Tomas Lieske
Zelfportret (fragment)
Mijn grootvader was een katholiek volgens de Latijnse ritus en woonde niet ver van Istanbul. Hij stamde, als ik mijn vader mag geloven, uit een oud geslacht van kooplieden dat al vanaf de verlichte regering van Selim iii toestemming had gekregen zich te vestigen en de handelsbetrekkingen te bevorderen. Ondanks alle problemen die dat met zich meebracht was de familie altijd christelijk gebleven. Van een fanatiek uitdragen van standpunten was uiteraard nooit sprake geweest en hoewel mijn grootvader zelfs de lessen had kunnen volgen aan de voorloper van het Sint-Georgecollege van de Oostenrijkse Lazaristen in Constantinopel, ondervond hij toch zoveel discriminatie dat hij op een dag zijn hele familie meenam op een zakenreis en die niet beëindigde in zijn zonnige woning die uitzag op de blauwe moskee, maar in een koud hotel in Den Haag pal tegenover het Waalse kerkje.
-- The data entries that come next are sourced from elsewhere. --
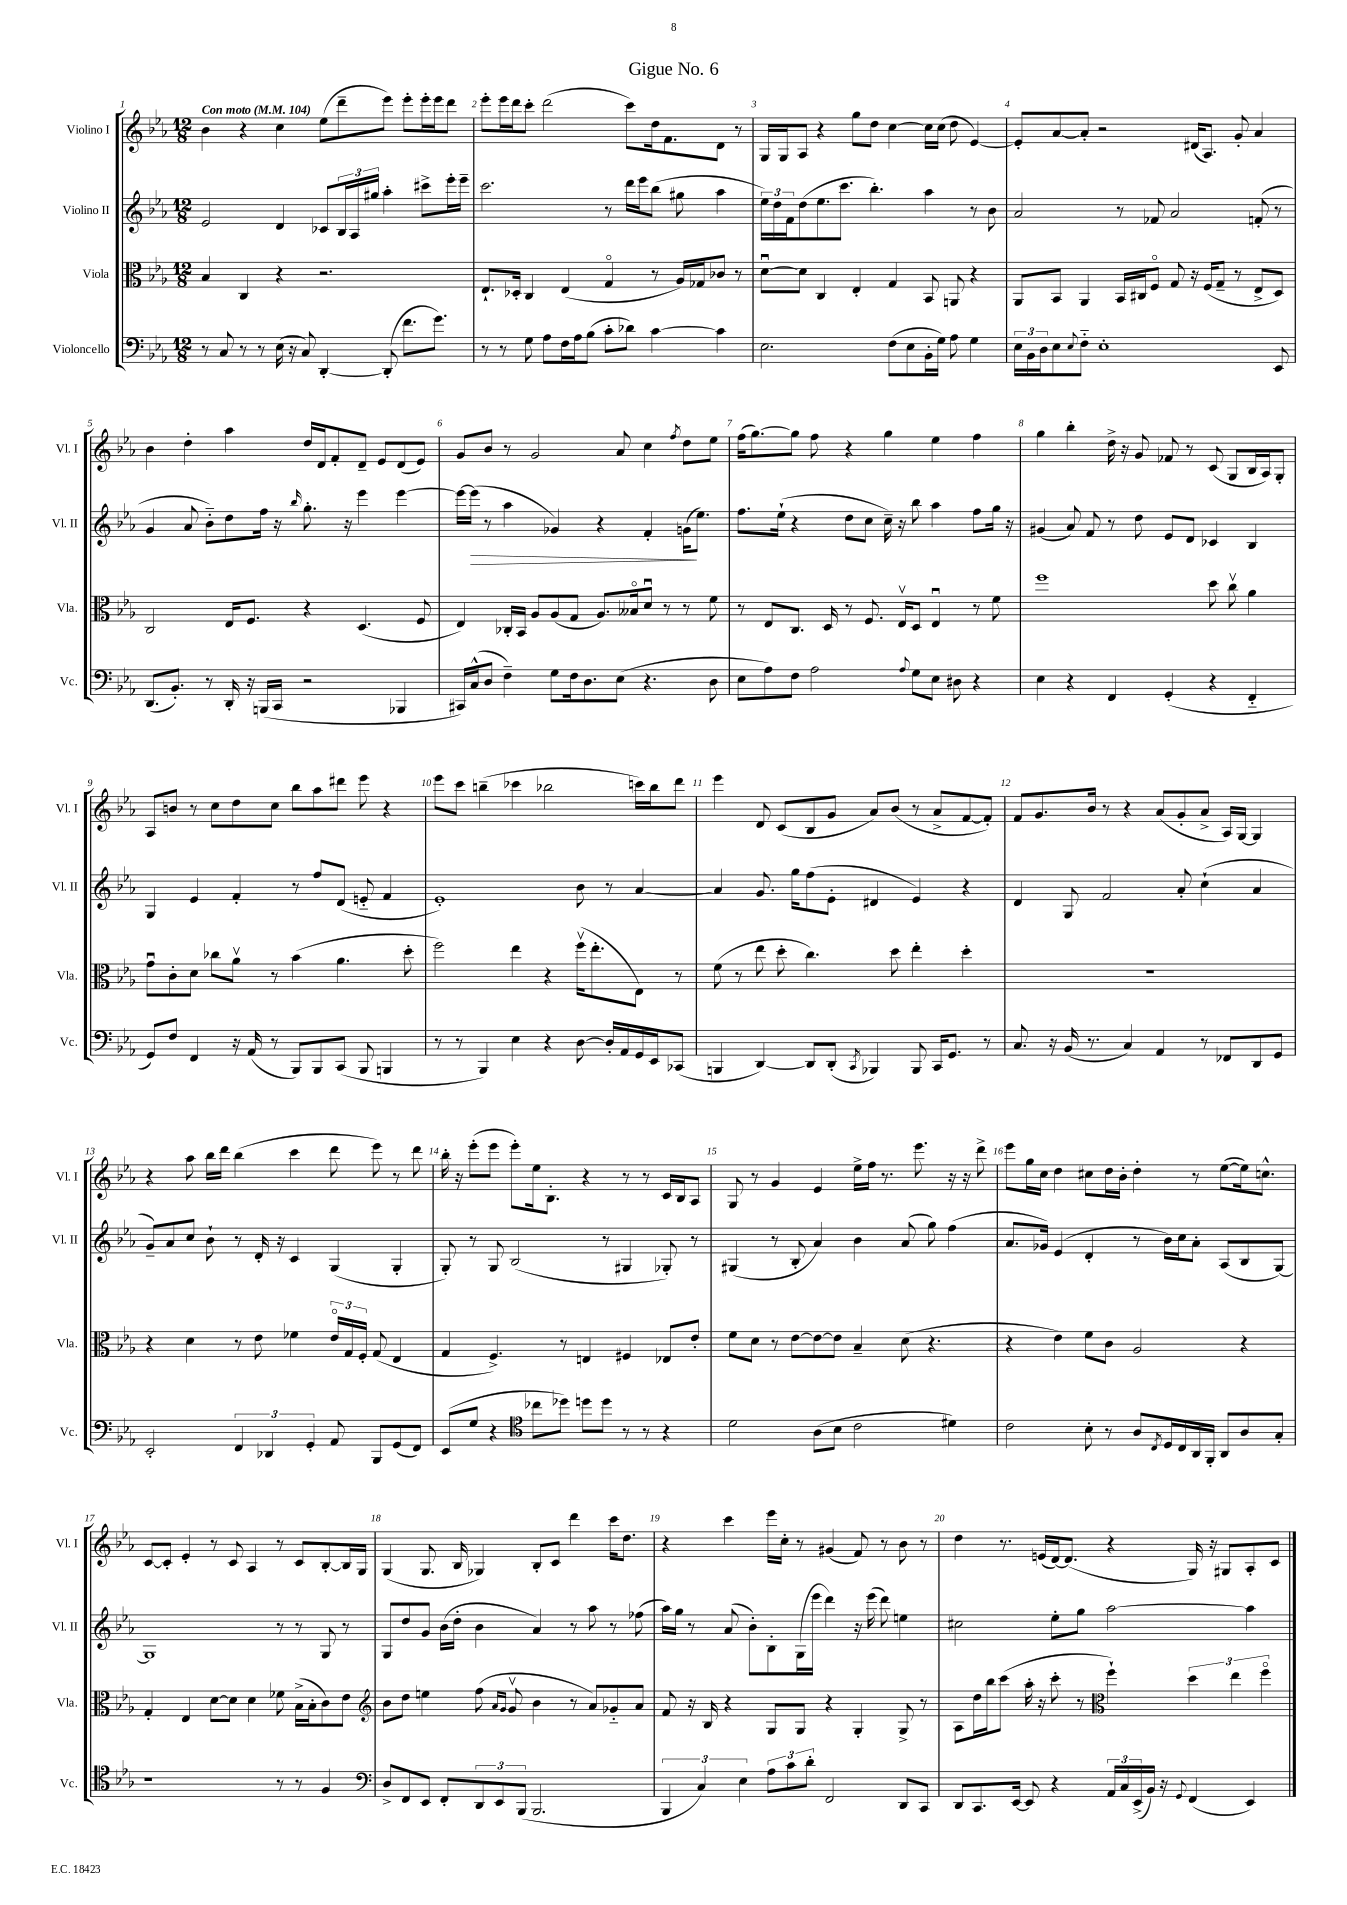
\header { title = "Gigue No. 6" }
<<
\new StaffGroup <<
\new Staff = "s0" \with { instrumentName = "Violino I" shortInstrumentName = "Vl. I" } {
    \clef treble \key ees \major \numericTimeSignature \time 12/8 \tempo "Con moto" 4 = 104
    bes'4 r4 c''4 ees''8( d'''8-- ees'''8) ees'''8-. ees'''16-. ees'''16 d'''8 |
    ees'''8-. ees'''16 d'''16 c'''8-. d'''2( c'''8) d''16 f'8. d'8 r8 |
    g16 g16 aes8 r4 g''8 d''8 c''4~ c''16 c''16( d''8 ees'4~) |
    ees'8-. aes'8~ aes'8-. r2 dis'16( aes8.) g'8-. aes'4 |
    bes'4 d''4-. aes''4 d''16 d'16 f'8-. d'8-- ees'8 d'8( ees'8) |
    g'8 bes'8 r8 g'2 aes'8 c''4 \acciaccatura { f''8 } d''8 ees''8 |
    f''16( g''8.~) g''8 f''8 r4 g''4 ees''4 f''4 |
    g''4 bes''4-. d''16-> r16 g'8 fes'8 r8 c'8( g8 bes16 aes16) g8-. |
    aes8 b'8 r8 c''8 d''8 c''8 bes''8 aes''8 dis'''8 ees'''8 r4 |
    ees'''8 c'''8 b''4--( ces'''4 bes''2 c'''16) bes''16 d'''8 |
    ees'''4 d'8 c'8( bes8 g'8 aes'8) bes'8( r8 aes'8-> f'8~ f'8-.) |
    f'8 g'8. bes'16 r8 r4 aes'8( g'8-. aes'8-> aes16) g16~ g4 |
    r4 aes''8 bes''16 d'''16 bes''4( c'''4 d'''8 ees'''8) r8 d'''8 |
    bes''16-. r16 ees'''8-.( ees'''8 ees'''8-.) ees''16 bes8.-. r4 r8 r8 c'16 bes16 aes8 |
    g8 r8 g'4 ees'4 ees''16-> f''16 r8. ees'''8. r16 r16 d'''8-> |
    ees'''8 g''16 c''16 d''4 cis''8 d''16 bes'16-. d''4-. r8 ees''8~( ees''16) c''8.-^ |
    c'8~ c'8-. ees'4-. r8 c'8 aes4 r8 c'8 bes8~-. bes16 g16 |
    g4( g8. bes16 ges4) bes8-. c'8 d'''4 c'''16 d''8. |
    r4 c'''4 ees'''16 c''16-. r8 gis'4( f'8) r8 bes'8 r8 |
    d''4 r8. e'16( d'16~) d'8.( r4 g16) r16 gis8 aes8-. c'8 \bar "|." |
}
\new Staff = "s1" \with { instrumentName = "Violino II" shortInstrumentName = "Vl. II" } {
    \clef treble \key ees \major \numericTimeSignature \time 12/8
    ees'2 d'4 ces'8 \tuplet 3/2 { bes16 aes16 gis''16 } aes''4-. cis'''8-> ees'''16-. ees'''16-- |
    c'''2. r8 d'''16 ees'''16 bes''8( gis''8 aes''4 |
    \tuplet 3/2 { ees''16) d''16 f'16 } d''8( ees''8. c'''8. bes''4.-.) aes''4 r8 bes'8 |
    aes'2 r8 fes'8 aes'2 f'8-.( r8 |
    g'4 aes'8 bes'8-_) d''8 f''16 r16 \grace { bes''16 } g''8.-. r16 ees'''4 ees'''4~ |
    ees'''16~ ees'''16\>( r8 aes''4 ges'4) r4 f'4-. g'16\!( ees''8.) |
    f''8. ees''16-!( r4 d''8 c''8 c''16--) r16 bes''8 aes''4 f''8 g''16 r16 |
    gis'4( aes'8) f'8 r8 d''8 ees'8 d'8 ces'4 bes4 |
    g4 ees'4 f'4-. r8 f''8 d'8( e'8-_ f'4 |
    ees'1-.) bes'8 r8 aes'4~ |
    aes'4 g'8. g''16 f''8( ees'8-. dis'4 ees'4) r4 |
    d'4 g8 f'2 aes'8-. c''4-!( aes'4 |
    g'8--) aes'8 c''8 bes'8-! r8 d'16-. r16 c'4 g4( g4-. |
    g8-.) r8 g8 bes2( r8 gis4 ges8-.) r8 |
    gis4( r8 bes8-. aes'4) bes'4 aes'8( g''8) f''4( |
    aes'8. ges'16) ees'4( d'4-. r8 bes'16) c''16 aes'8-. aes8( bes8 g8~) |
    g1 r8 r8 g8 r8 |
    g8 d''8 g'8 bes'16( d''16-. bes'4 aes'4) r8 aes''8 r8 fes''8( |
    aes''16) g''16 r8 aes'8( bes'8-.) bes8-. g16( ees'''16 d'''4) r16 ees'''16( d'''8) e''4 |
    cis''2 ees''8-. g''8 aes''2~ aes''4 \bar "|." |
}
\new Staff = "s2" \with { instrumentName = "Viola" shortInstrumentName = "Vla." } {
    \clef alto \key ees \major \numericTimeSignature \time 12/8
    bes4 c4 r4 r2. |
    ees8.-! des16-. c4 ees4( g4\flageolet r8 aes16) ges16 ces'8 r8 |
    d'8~\downbow d'8 c4 ees4-. g4 bes,8 a,8 r4 |
    aes,8 bes,8 aes,4 bes,16 cis16 f8\flageolet g8 r16 f16( g8-- r8 ees8-> d8) |
    c2 ees16 f8. r4 d4.( f8 |
    ees4) ces16-. bes,16 aes8 aes8( g8 aes8.) beses16\flageolet d'8\downbow r8 r8 f'8 |
    r8 ees8 c8. d16 r8 f8. ees16\upbow d8 ees4\downbow r8 f'8 |
    f''1 d''8 c''8\upbow aes'4 |
    g'8\downbow c'8-. d'8 ces''8 aes'8\upbow r8 bes'4( aes'4. d''8-. |
    f''2) ees''4 r4 f''16\upbow( ees''8.-. ees8) r8 |
    f'8( r8 ees''8 d''8-. c''4.) d''8 ees''4-. d''4-. |
    R1. |
    r4 d'4 r8 ees'8 fes'4 \tuplet 3/2 { ees'16\flageolet g16 f16-. } g8( ees4 |
    g4 f4.->) r8 e4 fis4 ees8 ees'8-. |
    f'8 d'8 r8 ees'8~ ees'8~ ees'8 bes4-- d'8( r4. |
    r4 ees'4) f'8 c'8 aes2 r4 |
    g4-. ees4 d'8~ d'8 d'4 fes'8 bes16->( bes16-. c'8) ees'8 |
    \clef treble bes'8 d''8 e''4 f''8( \grace { aes'16 g'16 } g'8\upbow bes'4 r8 aes'8) ges'8-_ aes'8 |
    f'8 r16 bes16 r4 g8 g8 r4 g4-. g8-> r8 |
    aes8 d''16 bes''16 c'''8( aes''16-. r16 c'''8-. r8 \clef alto f''4-!) \tuplet 3/2 { d''4 ees''4 f''4\flageolet } \bar "|." |
}
\new Staff = "s3" \with { instrumentName = "Violoncello" shortInstrumentName = "Vc." } {
    \clef bass \key ees \major \numericTimeSignature \time 12/8
    r8 c8 r8 r8 ees16( r16 c8) d,4~-. d,8-.( f'8. g'8.) |
    r8 r8 g8 aes8 f16 aes16 bes8( c'8-. des'8) c'4~ c'4 |
    ees2. f8( ees8 bes,16-. g16) aes8 g4 |
    \tuplet 3/2 { ees16 bes,16 d16 } ees8 \appoggiatura { ees8 } f8-_ ees1-. ees,8 |
    d,8.( bes,8.-.) r8 d,16-. r16 b,,16( c,16 r2 bes,,4 |
    cis,16) c16-^( d8 f4--) g8 f16 d8. ees8( r4. d8 |
    ees8 aes8) f8 aes2 \appoggiatura { aes8 } g8 ees8 dis8 r4 |
    ees4 r4 f,4 g,4-.( r4 f,4-_ |
    g,8) f8 f,4 r16 aes,16( r8 bes,,8) bes,,8 c,8( bes,,8 b,,4 |
    r8 r8 bes,,4) ees4 r4 d8~ d16-. aes,16 g,16 ees,16 ces,8( |
    b,,4 d,4~) d,8 d,8-.( \acciaccatura { c,8 } bes,,4) bes,,8 c,16 g,8. r8 |
    c8. r16 bes,16( r8. c4) aes,4 r8 fes,8 d,8 g,8 |
    ees,2-. \tuplet 3/2 { f,4 des,4 g,4-. } aes,8 bes,,8 g,8( f,8) |
    ees,8( g8 r4 \clef tenor ces''8 des''8) d''8 d''8 r8 r8 r4 |
    d'2 aes8( bes8 c'2 dis'4) |
    c'2 bes8-. r8 aes8 \acciaccatura { c8 } d16 c16 aes,16 f,16-. aes,8 aes8 g8-. |
    r1 r8 r8 f4 |
    \clef bass d8-> f,8 ees,8 f,8-. \tuplet 3/2 { d,8 ees,8 bes,,8( } bes,,2. |
    \tuplet 3/2 { bes,,4 c4) ees4 } \tuplet 3/2 { aes8 c'8 d'8-. } f,2 d,8 c,8 |
    d,8 c,8. ees,16~ ees,8 r4 \tuplet 3/2 { aes,16 c16 ees,16->( } bes,16) r16 \appoggiatura { g,8 } f,4( ees,4) \bar "|." |
}
>>
>>
\layout { \context { \Score \override BarNumber.break-visibility = ##(#f #t #t) barNumberVisibility = #all-bar-numbers-visible } }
Het huis daar had hij op tijd verkocht, maar na veel rekenen en wisselen en bezoeken aan allerlei kantoren bleek dat hij en zijn gezin niet meer het leven konden voortzetten dat ze gewend waren maar dat zij van veel buurtgenoten de kunst moesten afkijken hoe de armoe in grootse stijl te camoufleren.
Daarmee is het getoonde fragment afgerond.